BRIEF 1:
List every person named in the passage on Arctic methane below.
BRIEF 2:
Continue the passage on Arctic methane below, picking up at the point where it stops.

SELECTED TEXT:
-------------------------
Professor Peter Wadhams, a leading Arctic expert at Cambridge
University, has been measuring Arctic ice for 40 years, and his
findings underscore McPherson’s fears. “The fall-off in ice
volume is so fast it is going to bring us to zero very quickly,”
Wadhams told
a reporter. According to current data, he estimates “with 95%
confidence” that the Arctic will have completely ice-free summers
by 2018. (U.S. Navy researchers have predicted
an ice-free Arctic even earlier -- by 2016.)
British
scientist John Nissen, chairman of the Arctic Methane Emergency Group
(of which Wadhams is a member), suggests
that if the summer sea ice loss passes “the point of no return,”
and “catastrophic Arctic methane feedbacks” kick in, we’ll be
in an “instant planetary emergency.”
McPherson,
Wadham, and Nissen represent just the tip of a melting iceberg of
scientists who are now warning us about looming disaster, especially
involving Arctic methane releases. In the atmosphere, methane is a
greenhouse gas that, on a relatively short-term time scale, is far
more destructive than carbon dioxide (CO2). It is 23 times as
powerful as CO2 per molecule on a 100-year timescale, 105 times more
potent when it comes to heating the planet on a 20-year timescale --
and the Arctic permafrost, onshore and off, is packed with the
stuff. “The seabed,” says Wadham, “is offshore
permafrost, but is now warming and melting. We are now seeing great
plumes of methane bubbling up in the Siberian Sea… millions of
square miles where methane cover is being released.”
According
to a study just published in Nature
Geoscience,
twice as much methane as previously thought is being released from
the East Siberian Arctic Shelf, a two million square kilometer area
off the coast of Northern Siberia. Its researchers found that at
least 17 teragrams (one million tons) of methane are being released
into the atmosphere each year, whereas a 2010 study had found
only seven teragrams heading into the atmosphere.
The
day after Nature
Geoscience
released its study, a group of scientists from Harvard and other
leading academic institutions published
a report in the Proceedings
of the National Academy of Sciences
showing that the amount of methane being emitted in the U.S. both
from oil and agricultural operations could be 50% greater than
previous estimates and 1.5 times higher than estimates of the
Environmental Protection Agency.
How
serious is the potential global methane build-up? Not
all scientists
think it’s an immediate threat or even the major threat we face,
but Ira Leifer, an atmospheric and marine scientist at the University
of California, Santa Barbara, and one of the authors of the recent
Arctic Methane study pointed out to me that “the Permian mass
extinction that occurred 250 million years ago is related to methane
and thought to be the key to what caused the extinction of most
species on the planet.” In that extinction episode, it is estimated
that 95% of all species were wiped out.
Also
known as “The Great Dying,” it was triggered by a massive lava
flow in an area of Siberia that led to an increase in global
temperatures of six degrees Celsius. That, in turn, caused the
melting of frozen methane deposits under the seas. Released
into the atmosphere, it caused temperatures to skyrocket further. All
of this occurred over a period of approximately 80,000 years.
We
are currently in the midst of what scientists consider the sixth mass
extinction in planetary history, with between 150 and 200 species
going extinct daily, a pace 1,000 times greater than the “natural”
-------------------------
GIVEN INFORMATION:
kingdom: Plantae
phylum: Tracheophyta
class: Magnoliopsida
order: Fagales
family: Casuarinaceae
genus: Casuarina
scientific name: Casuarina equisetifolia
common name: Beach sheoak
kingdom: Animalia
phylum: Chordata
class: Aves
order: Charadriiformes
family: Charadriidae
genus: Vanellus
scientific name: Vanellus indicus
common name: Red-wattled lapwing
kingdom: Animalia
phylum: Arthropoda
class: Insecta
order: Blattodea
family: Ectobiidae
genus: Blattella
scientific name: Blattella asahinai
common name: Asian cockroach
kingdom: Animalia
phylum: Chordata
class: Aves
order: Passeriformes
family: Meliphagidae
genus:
-------------------------
WRITTEN ANSWER 1:
Peter Wadhams, McPherson, John Nissen, Ira Leifer

WRITTEN ANSWER 2:
or “background” extinction rate. This event may already be
comparable to, or even exceed, both the speed and intensity of the
Permian mass extinction. The difference being that ours is human
caused, isn’t going to take 80,000 years, has so far lasted just a
few centuries, and is now gaining speed in a non-linear fashion.
It
is possible that, on top of the vast quantities of carbon dioxide
from fossil fuels that continue to enter the atmosphere in record
amounts
yearly, an increased release of methane could signal the beginning of
the sort of process that led to the Great Dying. Some scientists fear
that the situation is already so serious and so many self-reinforcing
feedback loops are already in play that we are in the process of
causing our own extinction. Worse yet, some are convinced that it
could happen far more quickly than generally believed possible --
even in the course of just the next few decades.
The
Sleeping Giant Stirs
According
to a NASA
research report, “Is a Sleeping Climate Giant Stirring in the
Arctic?”: “Over hundreds of millennia, Arctic permafrost soils
have accumulated vast stores of organic carbon -- an estimated 1,400
to 1,850 petagrams of it (a petagram is 2.2 trillion pounds, or 1
billion metric tons). That's about half of all the estimated organic
carbon stored in Earth's soils. In comparison, about 350 petagrams of
carbon have been emitted from all fossil-fuel combustion and human
activities since 1850. Most of this carbon is located in
thaw-vulnerable top soils within 10 feet (3 meters) of the surface.”
NASA
scientists, along with others, are learning that the Arctic
permafrost -- and its stored carbon -- may not be as permanently
frosted as its name implies. Research scientist Charles Miller
of NASA's Jet Propulsion Laboratory is the principal investigator of
the Carbon in Arctic Reservoirs Vulnerability Experiment (CARVE), a
five-year NASA-led field campaign to study how climate change is
affecting the Arctic's carbon cycle. He told NASA, "Permafrost
soils are warming even faster than Arctic air temperatures -- as much
as 2.7 to 4.5 degrees Fahrenheit (1.5 to 2.5 degrees Celsius) in just
the past 30 years. As heat from Earth's surface penetrates into
permafrost, it threatens to mobilize these organic carbon reservoirs
and release them into the atmosphere as carbon dioxide and methane,
upsetting the Arctic's carbon balance and greatly exacerbating global
warming."
He
fears the potential results should a full-scale permafrost melt take
place. As he points out, “Changes in climate may trigger
transformations that are simply not reversible within our lifetimes,
potentially causing rapid changes in the Earth system that will
require adaptations by people and ecosystems."
The
recent
NASA study
highlights the discovery of active and growing methane vents up to
150 kilometers across. A scientist on a research ship in the area
described this as a bubbling as far as the eye can see in which the
seawater looks like a vast pool of seltzer. Between the summers of
2010 and 2011, in fact, scientists found that in the course of a year
methane vents only 30 centimeters across had grown a kilometer wide,
a 3,333% increase and an example of the non-linear rapidity with
which parts of the planet are responding to climate disruption.
Miller
revealed another alarming finding: "Some of the methane and
carbon dioxide concentrations we've measured have been large, and
we're seeing very different patterns from what models suggest,"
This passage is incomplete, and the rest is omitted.